When Vitaly Leonidovich Katayev, author of A Memoir of the Missile Age: One Man’s Journey, was a child, he was admired for the models he made of ships and airplanes, so his family was not surprised that when they asked him about his ambition after graduating from a technical school, his answer was, “number one: interesting work, a designer’s job would be best of all.”
And design he did: airplanes, space rockets, and weapon delivery systems. He rose through the bureaucratic ranks of his country’s military-industrial complex to become deputy head of defense and security under Mikhail Gorbachev during the nuclear disarmament talks between the Soviet Union and the United States.
Katayev, who died in 2001, left behind this memoir, which is described in an introduction by Dave E. Hoffman, who won a Pulitzer Prize in 2010 for a book about the nuclear arms race that sheds light on the “dark corners of the arms race from the Soviet side.”
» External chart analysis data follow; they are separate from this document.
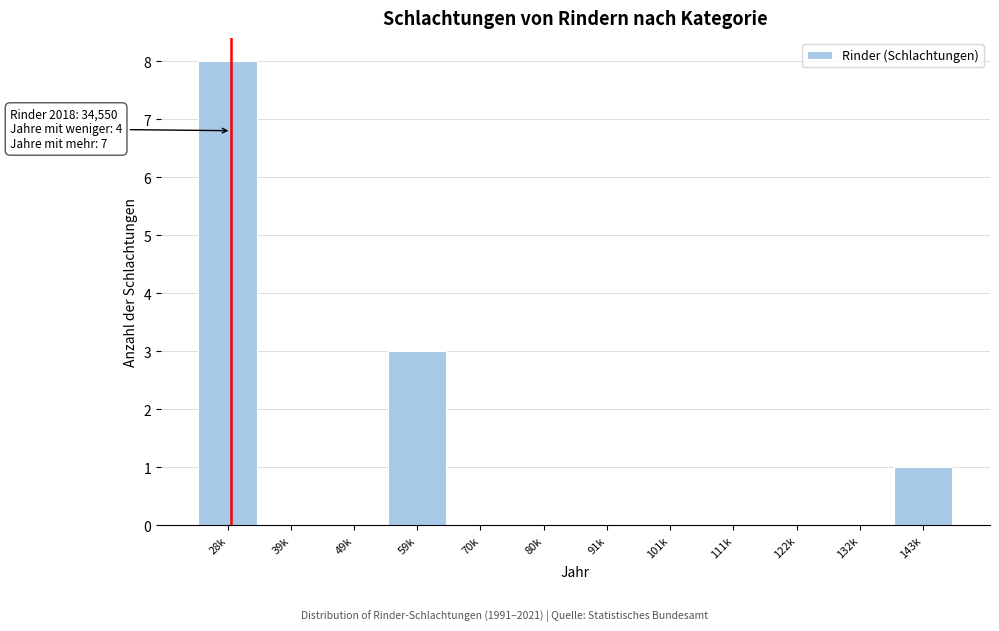

Reading left to right, extract all data points from this chart.

28k=8	39k=0	49k=0	59k=3	70k=0	80k=0	91k=0	101k=0	111k=0	122k=0	132k=0	143k=1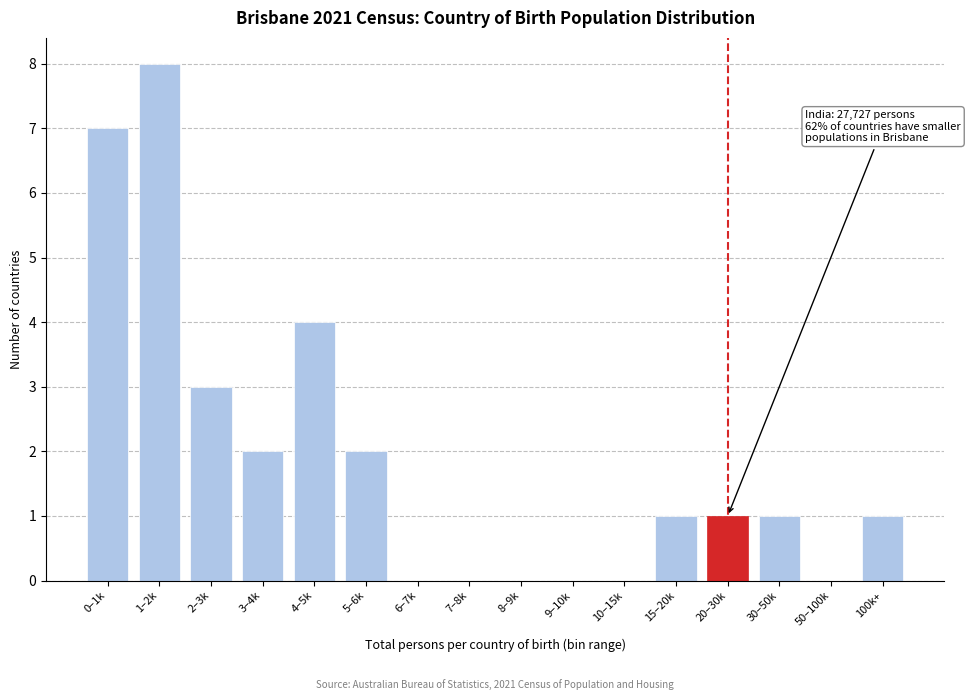

Reading right to left, what are all the values shown in this chart?

100k+=1	50–100k=0	30–50k=1	20–30k=1	15–20k=1	10–15k=0	9–10k=0	8–9k=0	7–8k=0	6–7k=0	5–6k=2	4–5k=4	3–4k=2	2–3k=3	1–2k=8	0–1k=7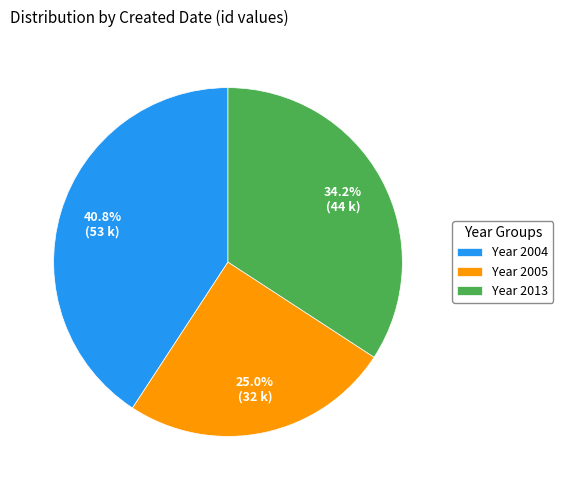

Which slice is the smallest?

Year 2005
Katayev suggests in A Memoir of the Missile Age, which he deposited at the Hoover Institution at Stanford University, that the Soviets and Americans both exaggerated the capabilities and intentions of the other. Opponents of disarmament on the Soviet side asked, “Can you tell us where these outrageous goings-on come from? Trying to eliminate almost new nuclear missiles which the USSR had so much trouble building! It’s a crime against the state!” (And was not similar uttering heard in the USA?)
He recounts technical failings in the Soviet program, the politics and bickering among agencies, and the divisions between the disciples of diplomacy and those who praised the virtues of the military. In Katayev’s reckoning, Gorbachev deserves high marks for at least limiting the deployment of short- and medium-range nuclear weapons.
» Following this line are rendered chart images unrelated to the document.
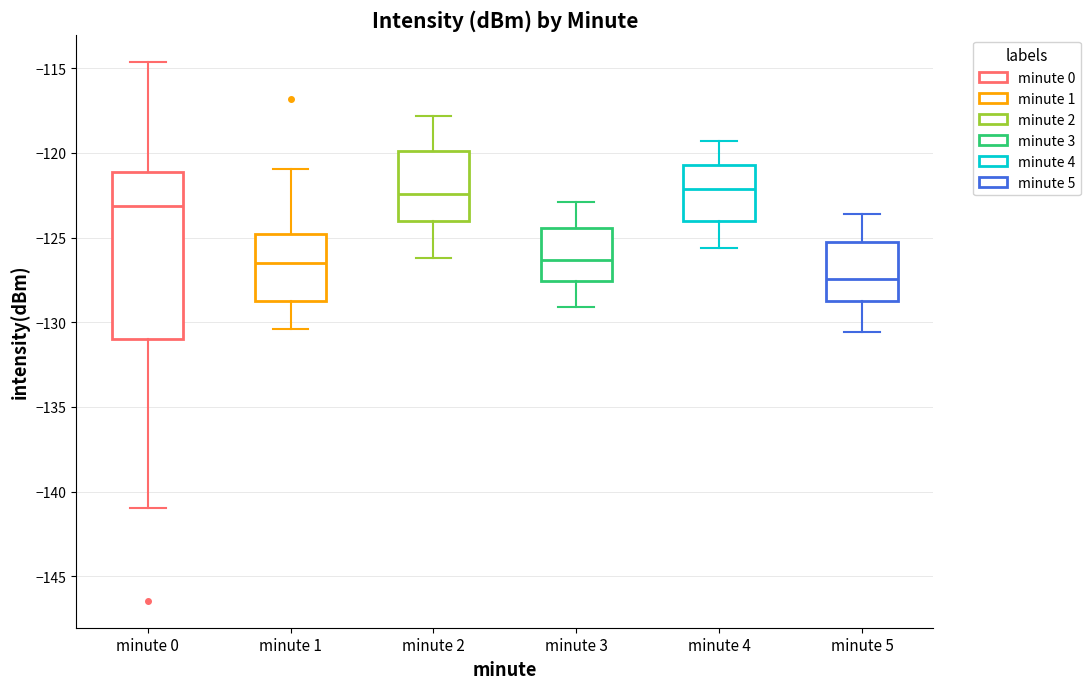

Reading left to right, transcribe this box plot: for each box, give where its median line is, the range the box spans, and where its two whiskers end, as read against the y-axis. The values are not printed on the chart, so give them approximately, as read against the axis.

minute 0: median -123.0, box -131.0 to -121.0, whiskers -141.0 to -114.5
minute 1: median -126.5, box -129.0 to -125.0, whiskers -130.5 to -121.0
minute 2: median -122.5, box -124.0 to -120.0, whiskers -126.0 to -118.0
minute 3: median -126.5, box -127.5 to -124.5, whiskers -129.0 to -123.0
minute 4: median -122.0, box -124.0 to -120.5, whiskers -125.5 to -119.5
minute 5: median -127.5, box -128.5 to -125.0, whiskers -130.5 to -123.5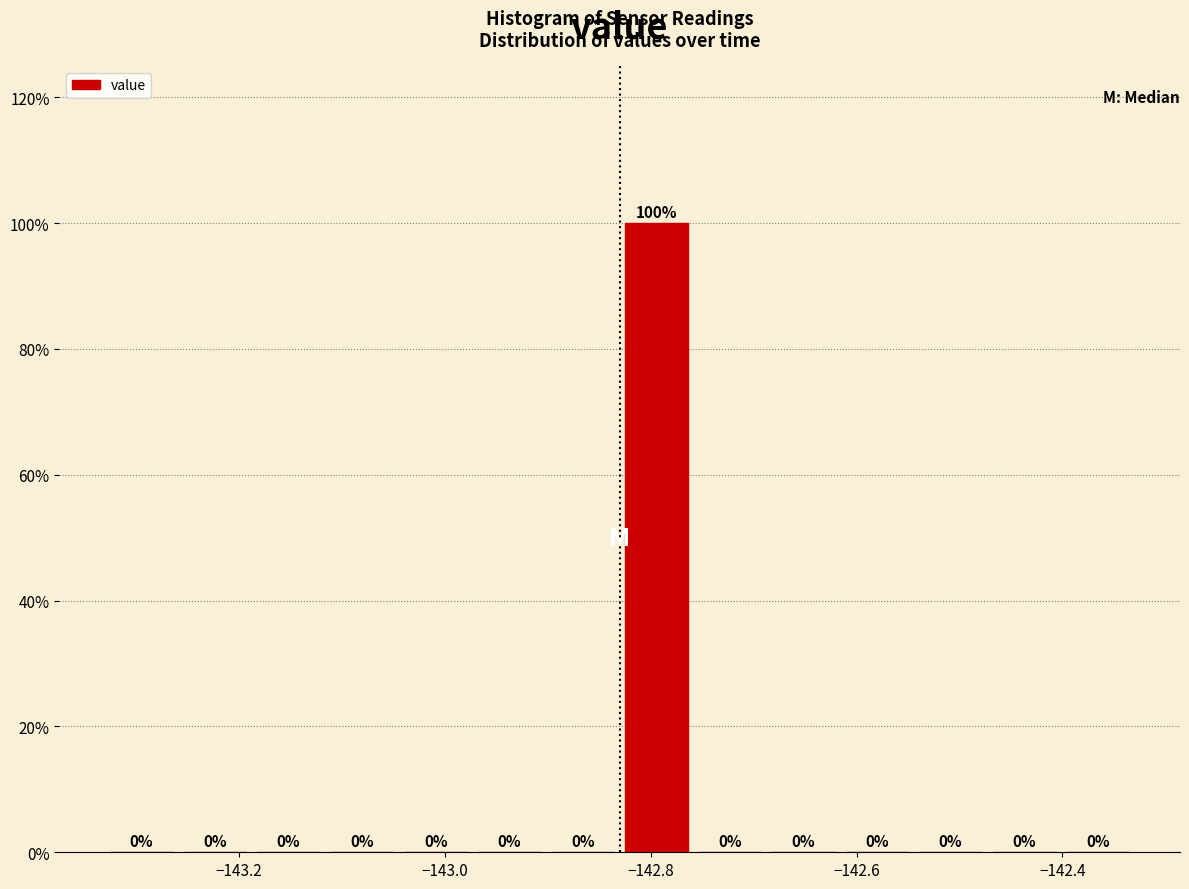

Around what value on the x-axis is the tallest bar? Give the approximate position of its centre, as read against the axis.

-142.80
Katayev leaves us with a question: “Is it a good thing to do, to resolve a battlefield problem by triggering a suicidal nuclear disaster?” And he concludes with a dour afterthought: “Unfortunately, attempts to build new tactical nuclear weapons are still going on. Those who are trying to revive this type of weapons should remember the old saying—it is the fire that has already died out that may cause the biggest flames.”